Laporan Wartawan Tribunnews.com, Ria Anatasia
TRIBUNNEWS.COM, JAKARTA - Program bayi tabung merupakan teknologi reproduksi di mana proses pembuahan sel telur oleh sel sperma terjadi di luar tubuh sang wanita.
Program ini menjadi alternatif bagi pasangan suami istri untuk memperoleh keturunan.
Meski begitu, kehadiran teknologi ini masih diwarnai sejumlah stigma atau pandangan negatif yang beredar di masyarakat.
Dr Ivan Sini SpOG , pakar bayi tabung sekaligus CEO klinik bayi tabung Morula IVF Indonesia, menyebutkan lima stigma seputar program bayi tabung.
1. Bayi Tabung Menjadi Pilihan Terakhir bagi Pasutri yang Ingin Punya Momongan
Ivan mengatakan, masih banyak masyarakat yang menganggap program bayi tabung merupakan opsi terakhir dalam upaya memiliki keturunan.
Akibatnya, banyak pasangan yang lebih memilih pengobatan alternatif untuk memperbaiki kondisi kesuburan.

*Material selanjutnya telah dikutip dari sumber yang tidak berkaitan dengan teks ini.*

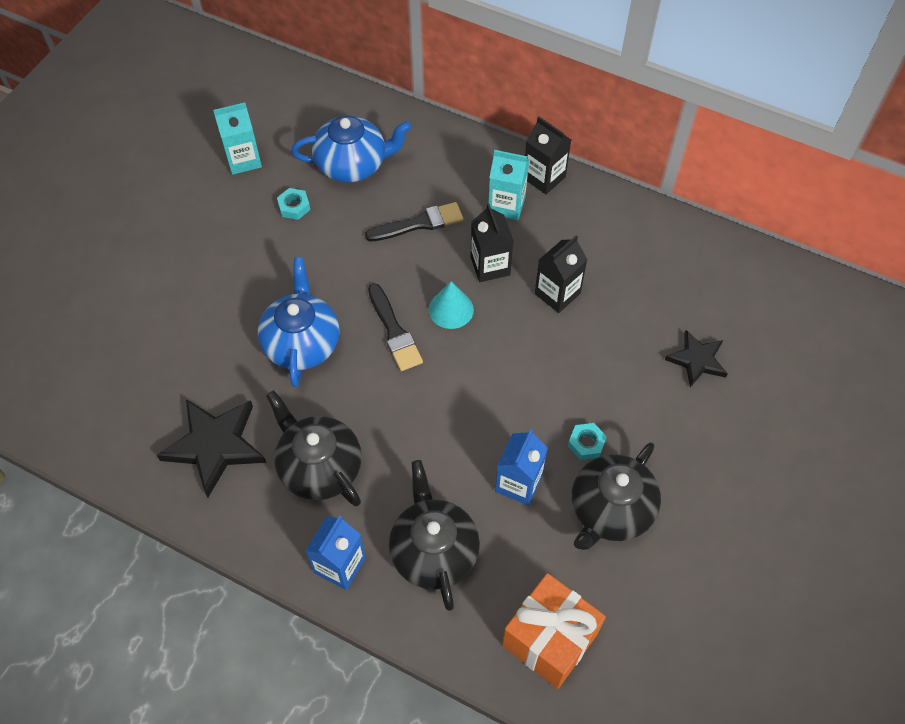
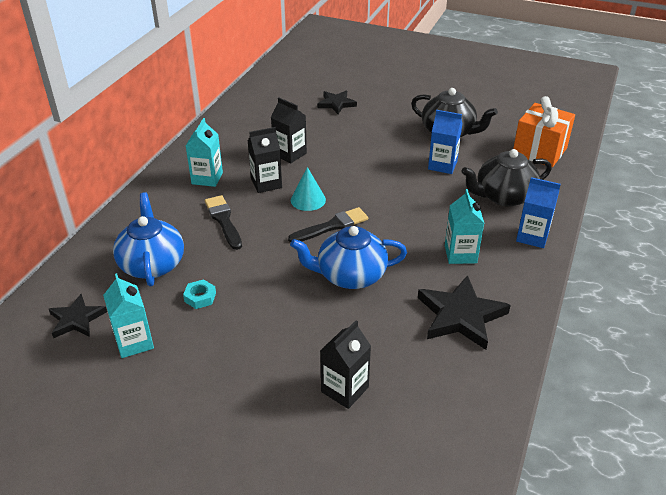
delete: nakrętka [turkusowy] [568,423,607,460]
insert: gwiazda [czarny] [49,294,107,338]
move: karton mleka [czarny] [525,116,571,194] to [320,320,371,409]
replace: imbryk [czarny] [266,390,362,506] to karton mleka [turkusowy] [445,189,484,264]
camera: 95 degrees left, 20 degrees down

"Mereka keliling sana-sini untuk mencari solusi lain. Hal ini bisa memakan waktu bertahun-tahun, namun tidak membuahkan hasil. Padahal faktanya, apabila pasangan tersebut apabila langsung ditangani dengan bayi tabung, maka peluang mereka mendapatkan keturunan lebih cepat" ujarnya di acara Fertility Science Week di Central Park, beberapa waktu lalu.
2. Proses Bayi Tabung Sulit dan Lama
Stigma lainnya adalah prosedur untuk menjalani program bayi tabung sulit dan membutuhkan waktu yang lama.
Faktanya, program bayi tabung hanya membutuhkan waktu dua minggu beserta satu siklus datang bulan saja.
"Dulu mikirnya lama, perlu operasi segala macam. Nyatanya hanya dua minggu. Dengan demikian pasutri tidak perlu melakukan cuti atau berhenti bekerja dalam menjalani program bayi tabung ini dan prosesnya sendiri tidak sulit," ujarnya.